In the example above, a concrete implementation of DbAccess interface such as mySQLQuery can be injected (as passed to the implementation of the service, line 9). The database access instance is used to enable the query and return a JSON object (line 14).
Scala provides the developer with a similar and powerful mechanism to inject dependencies to a concrete class, known as Cake pattern.

Dependency injection

At its core, dependencies injection relies on 3 components:
- Consumer or list of dependent components
- Provider which injects the dependencies
- Dependencies

Let's consider the recipe example above. A House requires not only Furniture, Appliance but a Layout plan with step by step instructions. 


Each piece of furniture is defined by its name, category and price. More specific categories of furniture such as PatioFurniture and BathroomFurniture can also be created with similar arguments.

case class Furniture(name: String, category: String, price: Double) 
 
case class PatioFurniture(
  name: String, 
  price: Double, 
  season: String
) extends Furniture(name, "Patio", price)
 
case class BathroomFurniture(
  name: String, 
  price: Double, 
  floor: Int=1
) extends Furniture(name, "Bathroom", price)

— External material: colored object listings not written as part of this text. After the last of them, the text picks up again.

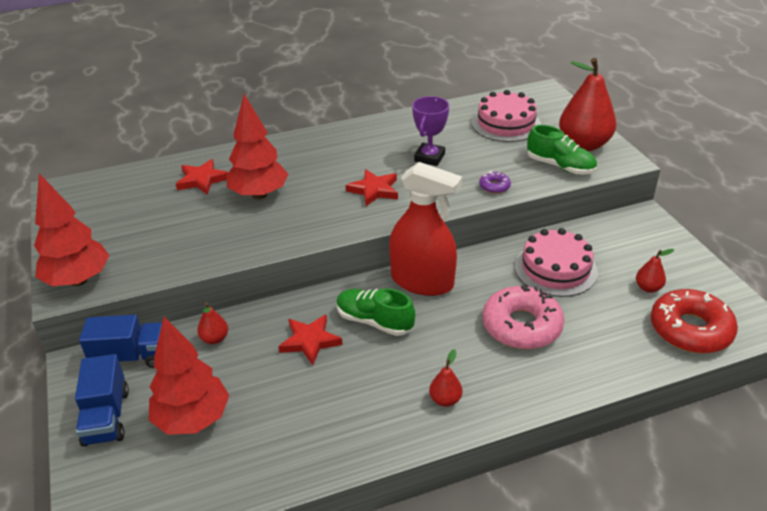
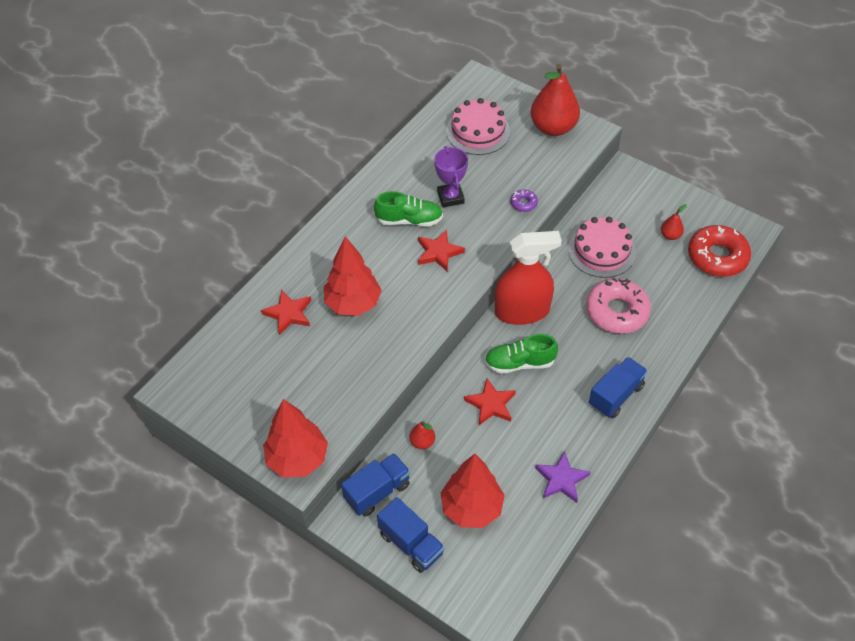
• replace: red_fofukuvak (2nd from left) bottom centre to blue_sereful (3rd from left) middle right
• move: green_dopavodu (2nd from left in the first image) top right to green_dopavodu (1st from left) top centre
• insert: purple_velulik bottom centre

A house contains also appliances and require a layout plan to be setup. An appliance has a name, price and a warranty if needed and available. The class Layout is instantiated with a name and an option.

case class Appliance(
  name: String, 
  warranty: Boolean, 
  price: Double)

case class Layout(name: String, option: Int)

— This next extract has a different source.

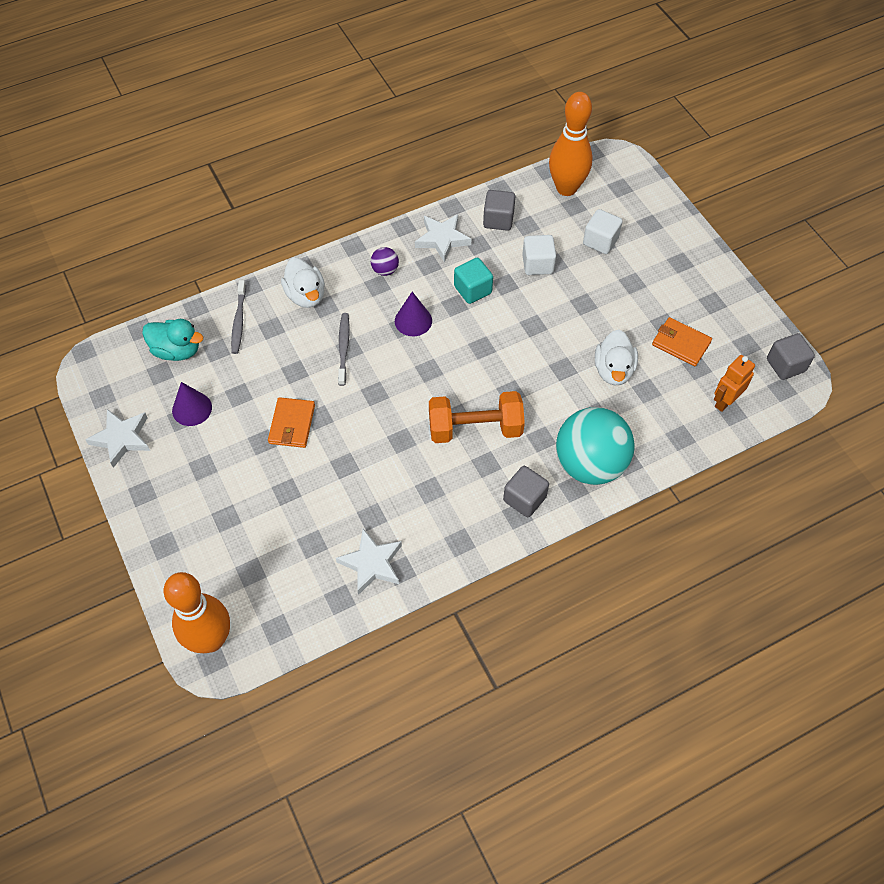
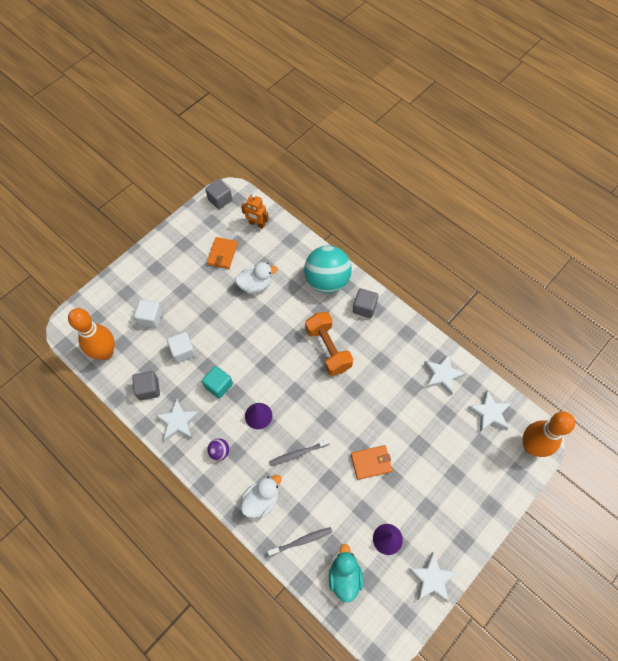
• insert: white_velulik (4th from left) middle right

The goal is to furnish a house with a combination of appliances, pieces of furniture, following a layout plan. The implementation computes the total cost, once a combination of furniture, appliance and layout is selected.

Cake pattern: traits

To this purpose, we create several modules, implemented as a trait of type FurnitureModule (line 1) to encapsulate each category of furniture. In our case the FurnitureModule define patio furniture, PatioFurniture (lines 6, 10). The bathroom furniture, instance of BathroomFurniture (lines 15- 19) is wrapped into its dedicated module BathroomFurnitureModule (line 14).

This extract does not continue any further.